- Opening Delimiter -

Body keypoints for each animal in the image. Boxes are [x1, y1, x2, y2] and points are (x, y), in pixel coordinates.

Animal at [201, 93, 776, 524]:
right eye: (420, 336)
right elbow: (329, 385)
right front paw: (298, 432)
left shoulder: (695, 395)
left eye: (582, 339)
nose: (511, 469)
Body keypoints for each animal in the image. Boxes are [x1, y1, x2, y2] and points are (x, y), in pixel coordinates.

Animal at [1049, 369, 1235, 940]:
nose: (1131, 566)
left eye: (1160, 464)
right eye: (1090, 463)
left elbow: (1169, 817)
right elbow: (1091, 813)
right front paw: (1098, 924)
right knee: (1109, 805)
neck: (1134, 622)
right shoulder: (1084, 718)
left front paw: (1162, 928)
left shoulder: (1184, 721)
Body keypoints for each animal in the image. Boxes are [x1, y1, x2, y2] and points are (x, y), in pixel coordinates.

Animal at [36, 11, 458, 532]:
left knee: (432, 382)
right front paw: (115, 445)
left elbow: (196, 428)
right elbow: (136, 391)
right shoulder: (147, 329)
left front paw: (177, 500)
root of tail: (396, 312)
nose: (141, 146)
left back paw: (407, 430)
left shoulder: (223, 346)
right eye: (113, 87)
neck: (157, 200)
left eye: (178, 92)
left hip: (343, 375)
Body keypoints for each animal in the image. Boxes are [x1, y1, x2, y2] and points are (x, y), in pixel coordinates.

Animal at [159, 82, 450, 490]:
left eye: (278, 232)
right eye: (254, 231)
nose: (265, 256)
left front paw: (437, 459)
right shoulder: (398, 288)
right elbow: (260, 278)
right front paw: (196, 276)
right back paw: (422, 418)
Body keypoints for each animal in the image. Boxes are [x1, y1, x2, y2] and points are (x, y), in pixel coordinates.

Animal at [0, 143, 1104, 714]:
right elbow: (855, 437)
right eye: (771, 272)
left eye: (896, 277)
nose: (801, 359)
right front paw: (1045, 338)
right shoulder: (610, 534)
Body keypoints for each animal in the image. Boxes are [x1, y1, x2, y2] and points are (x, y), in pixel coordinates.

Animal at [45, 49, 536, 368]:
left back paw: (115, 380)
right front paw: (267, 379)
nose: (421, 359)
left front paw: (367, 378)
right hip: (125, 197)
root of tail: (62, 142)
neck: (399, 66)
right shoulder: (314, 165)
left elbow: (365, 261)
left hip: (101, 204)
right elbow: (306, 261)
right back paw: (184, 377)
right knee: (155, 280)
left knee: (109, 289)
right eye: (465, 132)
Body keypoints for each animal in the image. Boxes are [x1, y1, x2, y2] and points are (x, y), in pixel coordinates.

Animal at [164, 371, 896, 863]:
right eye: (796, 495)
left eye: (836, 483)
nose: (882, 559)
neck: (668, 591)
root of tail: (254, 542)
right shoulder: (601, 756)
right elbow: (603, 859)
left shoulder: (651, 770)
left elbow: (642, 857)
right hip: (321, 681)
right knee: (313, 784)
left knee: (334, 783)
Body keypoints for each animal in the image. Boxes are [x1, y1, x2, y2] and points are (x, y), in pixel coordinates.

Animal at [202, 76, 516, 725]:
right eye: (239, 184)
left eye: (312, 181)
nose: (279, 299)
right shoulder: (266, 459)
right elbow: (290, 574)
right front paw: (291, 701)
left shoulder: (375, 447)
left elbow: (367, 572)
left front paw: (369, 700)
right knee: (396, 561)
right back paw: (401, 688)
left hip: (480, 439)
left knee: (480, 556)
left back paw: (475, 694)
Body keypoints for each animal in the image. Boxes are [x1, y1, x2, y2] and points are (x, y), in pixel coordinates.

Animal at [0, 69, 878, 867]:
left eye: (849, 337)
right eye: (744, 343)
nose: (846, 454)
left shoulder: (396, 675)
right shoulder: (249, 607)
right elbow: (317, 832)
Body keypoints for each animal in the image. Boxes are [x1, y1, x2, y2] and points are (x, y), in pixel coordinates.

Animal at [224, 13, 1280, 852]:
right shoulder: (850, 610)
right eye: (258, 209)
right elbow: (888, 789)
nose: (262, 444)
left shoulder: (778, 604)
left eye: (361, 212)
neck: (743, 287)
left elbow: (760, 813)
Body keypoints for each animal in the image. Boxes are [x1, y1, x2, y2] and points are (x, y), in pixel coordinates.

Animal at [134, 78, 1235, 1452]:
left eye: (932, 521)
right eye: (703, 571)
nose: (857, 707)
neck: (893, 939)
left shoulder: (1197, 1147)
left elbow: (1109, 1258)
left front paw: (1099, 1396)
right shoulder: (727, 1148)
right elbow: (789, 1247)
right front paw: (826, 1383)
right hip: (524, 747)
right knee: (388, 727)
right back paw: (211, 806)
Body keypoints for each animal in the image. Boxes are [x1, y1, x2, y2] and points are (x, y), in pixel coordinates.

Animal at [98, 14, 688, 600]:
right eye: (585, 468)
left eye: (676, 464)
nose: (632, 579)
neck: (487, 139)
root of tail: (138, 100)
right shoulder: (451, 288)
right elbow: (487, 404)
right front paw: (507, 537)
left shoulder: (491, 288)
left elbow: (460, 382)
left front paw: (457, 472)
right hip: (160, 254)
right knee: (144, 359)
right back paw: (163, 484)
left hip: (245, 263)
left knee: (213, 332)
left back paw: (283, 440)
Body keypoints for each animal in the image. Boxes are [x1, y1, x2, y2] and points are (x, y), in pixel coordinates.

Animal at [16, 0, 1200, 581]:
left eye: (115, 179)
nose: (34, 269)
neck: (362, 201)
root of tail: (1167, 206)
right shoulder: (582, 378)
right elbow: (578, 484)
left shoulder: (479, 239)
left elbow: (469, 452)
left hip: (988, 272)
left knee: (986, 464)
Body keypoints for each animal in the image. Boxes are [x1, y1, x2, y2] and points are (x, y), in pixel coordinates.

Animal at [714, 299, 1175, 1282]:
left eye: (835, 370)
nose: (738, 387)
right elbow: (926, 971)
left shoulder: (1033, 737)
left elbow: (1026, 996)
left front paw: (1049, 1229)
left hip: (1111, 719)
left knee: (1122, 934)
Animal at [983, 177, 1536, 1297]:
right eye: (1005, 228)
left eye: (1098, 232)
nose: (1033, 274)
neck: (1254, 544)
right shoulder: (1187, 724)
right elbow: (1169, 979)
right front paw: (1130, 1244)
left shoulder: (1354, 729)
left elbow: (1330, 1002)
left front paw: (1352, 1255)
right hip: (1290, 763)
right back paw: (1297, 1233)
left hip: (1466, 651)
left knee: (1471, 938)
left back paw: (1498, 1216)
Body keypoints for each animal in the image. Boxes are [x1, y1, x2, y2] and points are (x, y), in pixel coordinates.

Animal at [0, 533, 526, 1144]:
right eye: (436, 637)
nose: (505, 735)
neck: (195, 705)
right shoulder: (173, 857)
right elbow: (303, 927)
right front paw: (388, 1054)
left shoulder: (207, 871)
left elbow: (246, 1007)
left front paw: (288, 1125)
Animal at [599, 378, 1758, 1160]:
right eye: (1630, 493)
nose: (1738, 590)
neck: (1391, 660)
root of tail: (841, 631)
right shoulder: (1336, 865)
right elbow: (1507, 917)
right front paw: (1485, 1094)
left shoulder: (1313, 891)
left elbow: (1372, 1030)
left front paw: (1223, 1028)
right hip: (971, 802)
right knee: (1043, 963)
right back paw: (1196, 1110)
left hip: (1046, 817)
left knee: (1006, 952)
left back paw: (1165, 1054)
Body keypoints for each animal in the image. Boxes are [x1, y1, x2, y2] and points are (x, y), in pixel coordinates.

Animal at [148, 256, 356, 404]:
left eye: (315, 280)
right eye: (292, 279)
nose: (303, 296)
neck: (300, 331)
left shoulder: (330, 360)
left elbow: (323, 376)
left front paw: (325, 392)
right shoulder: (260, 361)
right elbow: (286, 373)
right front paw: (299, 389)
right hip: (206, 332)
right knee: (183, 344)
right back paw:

- Closing Delimiter -

__Task instructions__. For this exercise, repeat exactly the lines of the data above from the one with "right shoulder: (601, 756)" down to the one with "right eye: (585, 468)", both end lines included.

__Problem solution__.
right shoulder: (601, 756)
right elbow: (603, 859)
left shoulder: (651, 770)
left elbow: (642, 857)
right hip: (321, 681)
right knee: (313, 784)
left knee: (334, 783)
Body keypoints for each animal in the image. Boxes are [x1, y1, x2, y2] and points are (x, y), in pixel coordinates.

Animal at [202, 76, 516, 725]:
right eye: (239, 184)
left eye: (312, 181)
nose: (279, 299)
right shoulder: (266, 459)
right elbow: (290, 574)
right front paw: (291, 701)
left shoulder: (375, 447)
left elbow: (367, 572)
left front paw: (369, 700)
right knee: (396, 561)
right back paw: (401, 688)
left hip: (480, 439)
left knee: (480, 556)
left back paw: (475, 694)
Body keypoints for each animal in the image. Boxes are [x1, y1, x2, y2] and points are (x, y), in pixel coordinates.

Animal at [0, 69, 878, 867]:
left eye: (849, 337)
right eye: (744, 343)
nose: (846, 454)
left shoulder: (396, 675)
right shoulder: (249, 607)
right elbow: (317, 832)
Body keypoints for each animal in the image. Boxes are [x1, y1, x2, y2] and points are (x, y), in pixel coordinates.

Animal at [224, 13, 1280, 852]:
right shoulder: (850, 610)
right eye: (258, 209)
right elbow: (888, 789)
nose: (262, 444)
left shoulder: (778, 604)
left eye: (361, 212)
neck: (743, 287)
left elbow: (760, 813)
Body keypoints for each animal in the image. Boxes are [x1, y1, x2, y2] and points are (x, y), in pixel coordinates.

Animal at [134, 78, 1235, 1452]:
left eye: (932, 521)
right eye: (703, 571)
nose: (857, 707)
neck: (893, 939)
left shoulder: (1197, 1147)
left elbow: (1109, 1258)
left front paw: (1099, 1396)
right shoulder: (727, 1148)
right elbow: (789, 1247)
right front paw: (826, 1383)
right hip: (524, 747)
right knee: (388, 727)
right back paw: (211, 806)
Body keypoints for each animal in the image. Boxes are [x1, y1, x2, y2] and points are (x, y), in pixel coordinates.

Animal at [98, 14, 688, 600]:
right eye: (585, 468)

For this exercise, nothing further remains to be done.